Alizee, her voice was great and what moves....! 8) Was lost to the world there for a while....

Wouldn't mind if this was the first thing that you saw in the morning.....


----------



## mkloby (Oct 7, 2007)

DerAdlerIstGelandet said:


> Yes Alizee is hot. I remeber when she first came out with the Lolita song and she was like 15. I kept thinking damn it, just a few more years!
> 
> 
> _View: https://www.youtube.com/watch?v=qTbkUMqtEyY_




You dirty old man


----------



## Becca (Oct 7, 2007)

I still think Texas has the prettiest...sorry gents.


----------



## DerAdlerIstGelandet (Oct 7, 2007)

mkloby said:


> You dirty old man



Hey I was not that much older at the time!


----------



## DerAdlerIstGelandet (Oct 7, 2007)

Les'Bride said:


> I still think Texas has the prettiest...sorry gents.



Lets see.

Texas Girl:






Scandanavian Girl:







 

Just kidding, you know I have to poke fun at you for that.


----------



## Lucky13 (Oct 7, 2007)

I take it that you remember the Swedish Bikini Team.....


----------



## Velius (Oct 7, 2007)

Je-sus Christ!!!  <lower jaw hits the floor> Me like.


----------



## lesofprimus (Oct 7, 2007)

No comment...


----------



## syscom3 (Oct 7, 2007)

Southern California has the prettiest girls around. Period. Now some of you will post a pic of a fat Latina or black girl to prove otherwise...... but those who have been here, especially to the beaches on a nice warm afternoon, know what I am talking about.


----------



## Aggie08 (Oct 7, 2007)

I'm still voting for Texas. I've never been to California (damn hippies!  ) , but if what I've heard about the girls is true, I need to get there sometime. Other southern states like Mississippi have real cute girls too.


----------



## Cota1992 (Oct 7, 2007)

syscom3 said:


> Southern California has the prettiest girls around. Period. Now some of you will post a pic of a fat Latina or black girl to prove otherwise...... but those who have been here, especially to the beaches on a nice warm afternoon, know what I am talking about.

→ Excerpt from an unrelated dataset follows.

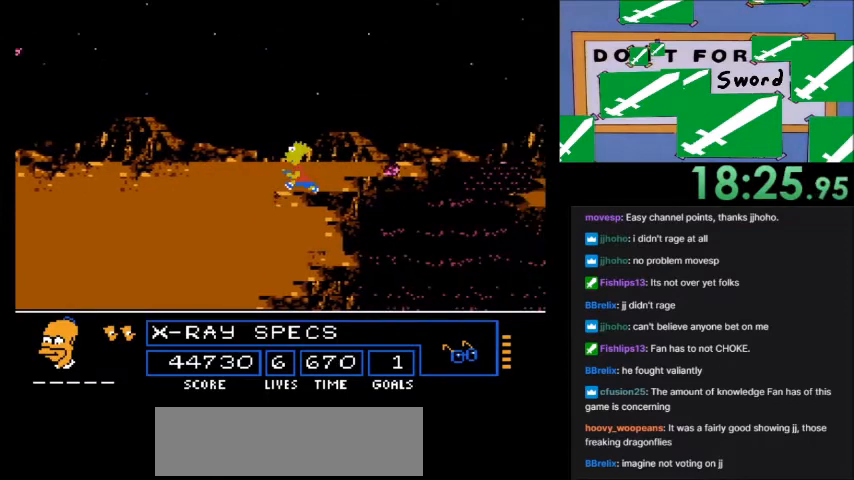
{"buttons": [], "events": [[133, "DPAD_LEFT", "up"], [333, "DPAD_RIGHT", "down"], [467, "DPAD_RIGHT", "up"]]}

I used to think that too, having grown up on the beach in San Diego. I say it's a close second now for me, having taken the Metro everyday at rush hour for a few years, my votes for DC (We do collect them from all around the world to work here... so there's always a nice mix to look at)
Then again to be fair, I do have a thing for women in business clothes, so that may be why I'm in my own private Dinseyland most days...


----------



## DerAdlerIstGelandet (Oct 7, 2007)

syscom3 said:


> Southern California has the prettiest girls around. Period. Now some of you will post a pic of a fat Latina or black girl to prove otherwise...... but those who have been here, especially to the beaches on a nice warm afternoon, know what I am talking about.



Sorry but you are utterly mistaken. The girls in southern california are all blond with no brains. All they care about is who they have to sleep with to be in the "In crowd" or to become famous.

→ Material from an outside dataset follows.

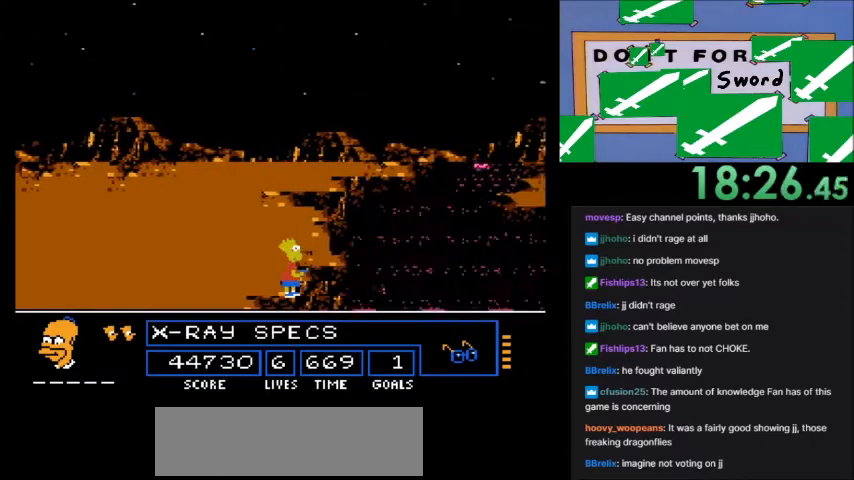
{"buttons": ["DPAD_RIGHT"], "events": [[301, "A", "down"], [401, "DPAD_RIGHT", "down"], [467, "A", "up"]]}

You want a real woman you need to try in either one of these places because they are hot and they are not materialistic bitches:

The South
Places in the Mid West
Scandinavia
Schwabia
Bavaria
Switzerland
Czech Republic


----------



## syscom3 (Oct 7, 2007)

DerAdlerIstGelandet said:


> Sorry but you are utterly mistaken. The girls in southern california are all blond with no brains. All they care about is who they have to sleep with to be in the "In crowd" or to become famous.
> 
> You want a real woman you need to try in either one of these places because they are hot and they are not materialistic bitches:
> 
> ...



Maybe you should go check out the libraries at the college campus's. 

Any what evidence do you have that all of the girls here in California are materialistic? Are you just repeating slogans you've heard from others, or were actually out here and chased the wrong types of girls?


----------



## DerAdlerIstGelandet (Oct 7, 2007)

syscom3 said:


> Maybe you should go check out the libraries at the college campus's.
> 
> Any what evidence do you have that all of the girls here in California are materialistic? Are you just repeating slogans you've heard from others, or were actually out here and chased the wrong types of girls?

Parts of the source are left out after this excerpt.